Status of income when appointing out of discretionary trust using s144

I have an estate which is still in administration period. Everything is left into a discretionary trust. We are appointing out within two years using s144. As I understand it S144 just writes back for CGT and IHT. There is some dividend income earned during adminstration.

Can I just do R185s for the beneficiaries receiving the trust assets or do I have to do an R185 for the trust, register the trust, do a return, unregiser the trust and do R185s for the beneficairies. HMRC are sending me backwards and forwards between estates helpline and the trust helpline. The only mention I can find online is a posting on the TDF from April 2016 suggesting it is HMRC practice rather than tax law that a trust return is not necessary.

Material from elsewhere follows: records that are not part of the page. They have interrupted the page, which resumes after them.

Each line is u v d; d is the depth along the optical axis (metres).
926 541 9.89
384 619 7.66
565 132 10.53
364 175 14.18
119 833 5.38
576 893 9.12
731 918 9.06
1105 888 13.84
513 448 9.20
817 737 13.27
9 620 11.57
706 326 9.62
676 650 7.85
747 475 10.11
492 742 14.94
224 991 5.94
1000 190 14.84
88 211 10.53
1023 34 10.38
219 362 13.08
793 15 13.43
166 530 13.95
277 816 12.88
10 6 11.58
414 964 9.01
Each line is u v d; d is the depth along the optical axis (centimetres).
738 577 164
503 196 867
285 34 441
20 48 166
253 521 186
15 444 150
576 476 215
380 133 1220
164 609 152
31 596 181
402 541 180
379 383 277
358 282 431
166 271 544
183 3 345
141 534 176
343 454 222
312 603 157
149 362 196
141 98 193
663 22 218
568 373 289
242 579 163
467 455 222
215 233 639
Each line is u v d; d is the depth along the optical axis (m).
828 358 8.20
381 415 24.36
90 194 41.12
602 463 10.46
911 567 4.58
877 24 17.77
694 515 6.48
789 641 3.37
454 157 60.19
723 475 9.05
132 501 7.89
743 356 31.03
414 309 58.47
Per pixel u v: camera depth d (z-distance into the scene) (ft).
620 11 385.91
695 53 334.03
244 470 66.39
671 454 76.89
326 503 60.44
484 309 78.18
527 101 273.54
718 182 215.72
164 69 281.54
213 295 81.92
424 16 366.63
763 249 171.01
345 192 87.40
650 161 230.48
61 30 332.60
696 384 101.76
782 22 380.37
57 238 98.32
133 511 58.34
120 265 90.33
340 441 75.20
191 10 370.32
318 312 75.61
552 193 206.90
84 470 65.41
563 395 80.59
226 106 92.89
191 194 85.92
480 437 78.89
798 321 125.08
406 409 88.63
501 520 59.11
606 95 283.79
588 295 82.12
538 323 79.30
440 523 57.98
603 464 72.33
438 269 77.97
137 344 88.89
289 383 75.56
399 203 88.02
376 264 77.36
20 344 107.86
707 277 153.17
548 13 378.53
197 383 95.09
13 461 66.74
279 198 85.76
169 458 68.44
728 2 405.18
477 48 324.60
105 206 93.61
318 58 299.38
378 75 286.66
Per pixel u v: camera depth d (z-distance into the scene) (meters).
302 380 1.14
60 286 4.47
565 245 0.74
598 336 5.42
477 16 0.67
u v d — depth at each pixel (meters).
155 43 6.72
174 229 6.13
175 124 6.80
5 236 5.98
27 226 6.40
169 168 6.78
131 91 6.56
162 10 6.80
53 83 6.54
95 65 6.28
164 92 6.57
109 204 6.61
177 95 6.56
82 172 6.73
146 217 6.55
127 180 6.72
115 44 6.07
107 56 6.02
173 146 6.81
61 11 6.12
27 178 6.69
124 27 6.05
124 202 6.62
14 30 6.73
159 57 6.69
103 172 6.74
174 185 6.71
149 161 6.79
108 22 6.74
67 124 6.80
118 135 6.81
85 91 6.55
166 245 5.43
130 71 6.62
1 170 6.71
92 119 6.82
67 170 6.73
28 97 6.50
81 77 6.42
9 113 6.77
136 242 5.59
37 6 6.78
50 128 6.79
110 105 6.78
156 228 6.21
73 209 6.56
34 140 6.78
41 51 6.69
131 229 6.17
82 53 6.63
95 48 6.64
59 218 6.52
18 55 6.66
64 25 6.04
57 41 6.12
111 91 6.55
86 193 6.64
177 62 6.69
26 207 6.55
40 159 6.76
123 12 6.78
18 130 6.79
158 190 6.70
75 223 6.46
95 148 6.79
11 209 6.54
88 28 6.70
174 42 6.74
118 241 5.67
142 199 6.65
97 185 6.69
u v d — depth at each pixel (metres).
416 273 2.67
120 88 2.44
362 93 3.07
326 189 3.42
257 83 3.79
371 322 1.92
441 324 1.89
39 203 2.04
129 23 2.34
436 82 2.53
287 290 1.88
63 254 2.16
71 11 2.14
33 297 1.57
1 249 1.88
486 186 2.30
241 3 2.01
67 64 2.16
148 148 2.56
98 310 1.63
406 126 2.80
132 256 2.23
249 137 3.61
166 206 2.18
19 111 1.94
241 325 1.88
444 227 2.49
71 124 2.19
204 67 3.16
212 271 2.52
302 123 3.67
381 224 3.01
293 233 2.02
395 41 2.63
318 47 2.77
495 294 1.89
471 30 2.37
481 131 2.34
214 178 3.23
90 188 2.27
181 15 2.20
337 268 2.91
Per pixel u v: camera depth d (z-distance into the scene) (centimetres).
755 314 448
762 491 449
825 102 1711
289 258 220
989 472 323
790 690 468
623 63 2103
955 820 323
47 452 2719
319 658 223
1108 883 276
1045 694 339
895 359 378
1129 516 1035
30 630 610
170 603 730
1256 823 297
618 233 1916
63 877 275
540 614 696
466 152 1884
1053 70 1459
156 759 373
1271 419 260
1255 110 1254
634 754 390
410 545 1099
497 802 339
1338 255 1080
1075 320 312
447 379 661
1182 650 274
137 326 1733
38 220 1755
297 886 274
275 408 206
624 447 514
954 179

Any help grately welcomed.

Miriam Spero

#greatly welcomed . oops

There is no automatic writing back for CGT or income tax when using s144 IHTA.

However, if the assets do not vest in the trustees prior to the appointment out, HMRC accept that both capital and income pass direct to the beneficiaries as legatees, so the trust may be ignored for CGT and income tax purposes. The question of whether or not the assets pass to the trustees first may depend on whether the administration has ended and residue has been ascertained prior to the appointment out.

There is no reading back for CGT under IHTA 1984 s144, only IHT on appointments out within the two year period.This effectively means that on any appointment out within the two year period, hold-over relief (TCGA 1992 s 260) is not available.

However, as the estate has not been fully administered, the recipient beneficiary may be treated in practice as taking the property qua legatee (ie taking at probate value) in which case a possible CGT charge is avoided.